2021’in açık ara en çok beklenen filmlerinden biri olan Denis Villeneuve’ün Dune uyarlamasını, dünyanın bir kısmına nazaran oldukça geç izleyebildik. İlk gösterimini 3 Eylül’de, 78. Venedik Film Festivali kapsamında yapan Dune, o zamandan beri Avrupa özelinde sinemalarda izleyicilerle buluşuyordu. Bizler ise tarihler 22 Ekim’i gösterene dek, Twitter‘da yönetmen, oyuncular ve filmin ismi başta olmak üzere birçok kelimeyi sessize alarak; Reddit‘e girmeye korkarak yahut üzerinde çölü andıran çizimlerin olduğu herhangi bir resmi açmaktan kaçınarak spoiler almamayı umuyorduk.
Tabii hem serinin en azından ilk kitabını okumuş olanlar hem de film hakkındaki açıklamaları takip edenler için aslında spoiler‘dan yana endişelenecek bir şey yoktu. Villeneuve’ün Dune’unun, ilk Dune kitabının yarısını ancak içereceği, defalarca söylenmişti. Öyle de oldu. Fakat bu yazı, bu satırları okuyan herkesin, paragrafın ilk cümlesinde nitelediğimiz grupta olmadığını var sayacak ve sonunda kendi gözlerimizle izleme şansını bulduğumuz en yeni Dune uyarlaması hakkında sizlerle spoiler‘sız olarak sohbet etme amacı taşıyacak. En genelden en özele, birkaç farklı açıdan filmi şöyle bir konuşalım haydi!
Kitabı Okumayanlar?
Filmin açılışından itibaren yaklaşık bir on beş dakika ve sonrasında da yer yer, kitabı okumayan izleyiciler düşünülmüş ve gerekli olan tüm açıklamalar yapılmış. Bazen başkahramanla birlikte bir şeyleri öğreniyorsunuz bazen de doğrudan karakterler, birbirlerine anlatıyorlar bilinmesi gerekenleri. Kitapları okuduysanız her açıklamanın öncesini ve sonrasını biliyorsunuz elbette fakat herhangi bir fantastik bilim kurgu yapımı izleyeceğinizin bilinciyle salona adım attıysanız, filmden zevk almamanız için hiçbir sebep yok aksine filmi sevmeniz için bolca başka sebep var.
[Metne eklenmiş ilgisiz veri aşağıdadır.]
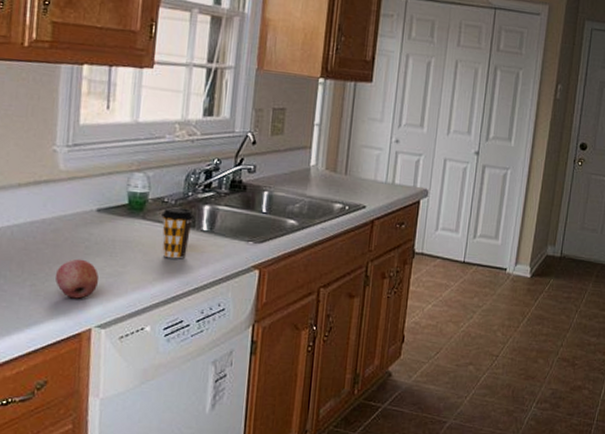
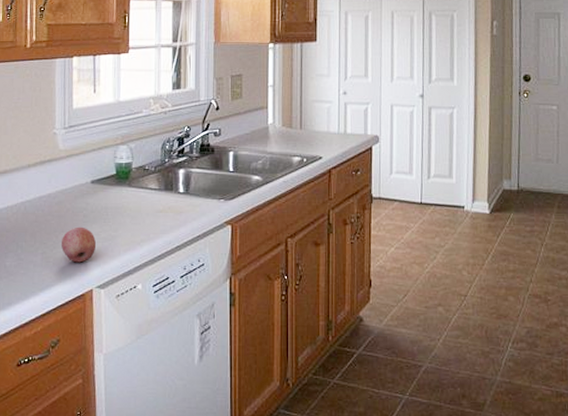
coffee cup: present [160,207,195,259] -> none [143,174,172,220]

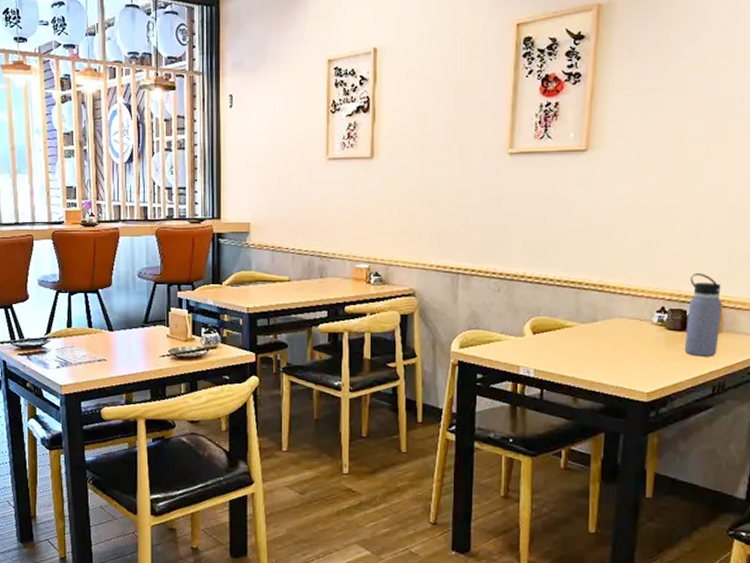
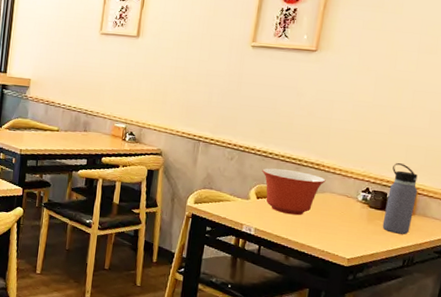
mixing bowl: none [536,296,613,349] -> present [262,168,326,216]

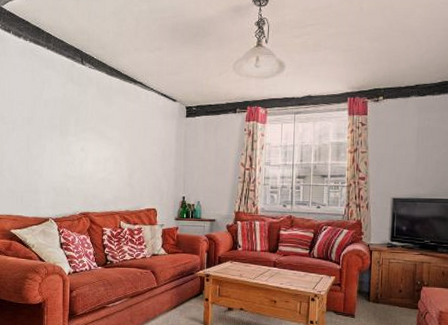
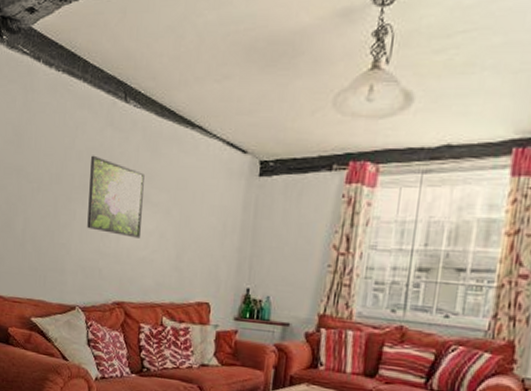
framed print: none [56,103,100,164] -> present [87,155,145,238]

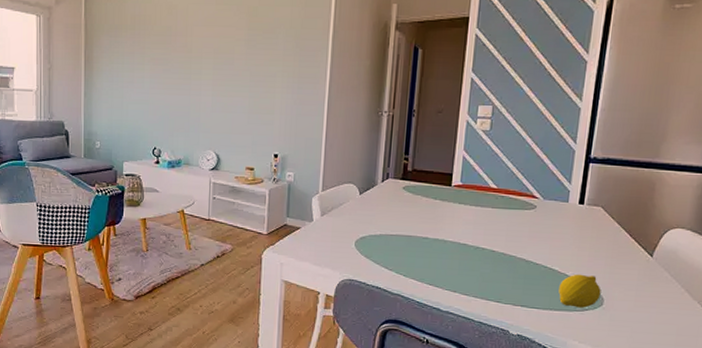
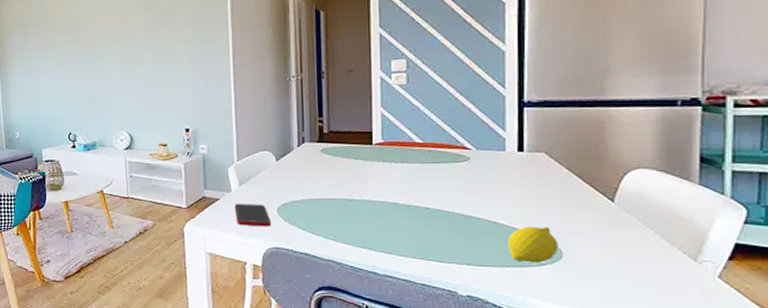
cell phone: none [314,233,348,259] -> present [234,203,271,227]

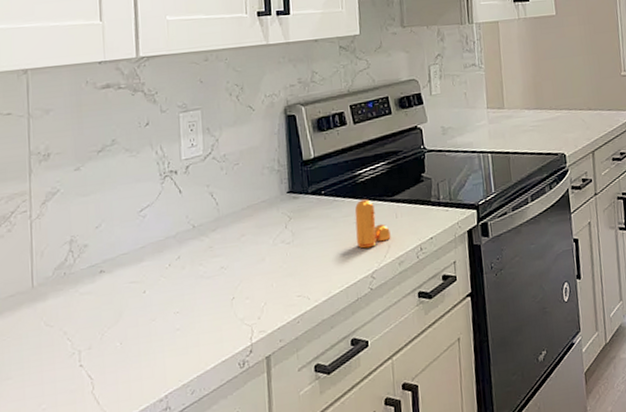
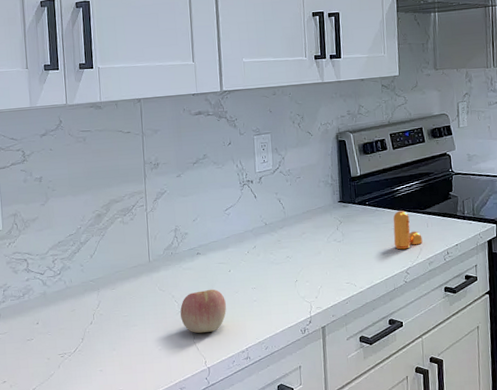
apple: none [75,318,139,381] -> present [180,289,226,334]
Bir kere film, ilk sahnesinden itibaren ilginizi çekmeyi başarıyor ve kısmen yavaş bir başlangıca sahip olsa da devasa görselliğiyle sizi koltuğunuzda tutmayı başarıyor; yeri geldiğinde ise seyircinin elinden tutabiliyor.
Kitabı Okuyanlar?
İki açıdan bakmamızı gerektirecek bir başlık bu. Hayattaki her ikilemden bekleyebileceğiniz üzere, bir tanesi olumlu, bir tanesi de olumsuz. İlk olarak kitabı okuyanlar, kendilerine yeni gelecek herhangi bir şey bulamayacaklar. Bu bir uyarlama olduğu için ve uyarlama da iki farklı medya arasında gerçekleştirildiği için elbette ki farklılıklar var ancak bunlar, en azından bu ilk film için, bayağı küçük sayılırlar ve önceki soruda da belirttiğim gibi film, hikâyenin ana iskeletindeki gerekli olan tüm şeyleri içeriyor. Hâliyle kitabı okuyanlar, açıklamaların fazla olduğu ilk kısımlarda belki biraz sıkılabilirler. Bir de filmi izlemek kendi başına kesinlikle keyif verici olsa da salondan çıkıp ilk etkiyi üzerinizden attığınızda, yeni bir şey bulmayı yahut kitaptan daha farklı bir deneyim yaşamayı umduysanız beklediğiniz şeyler gerçekleşmemiş olabilir çünkü bana kalırsa aslına sadık bir uyarlama ortaya çıkmış.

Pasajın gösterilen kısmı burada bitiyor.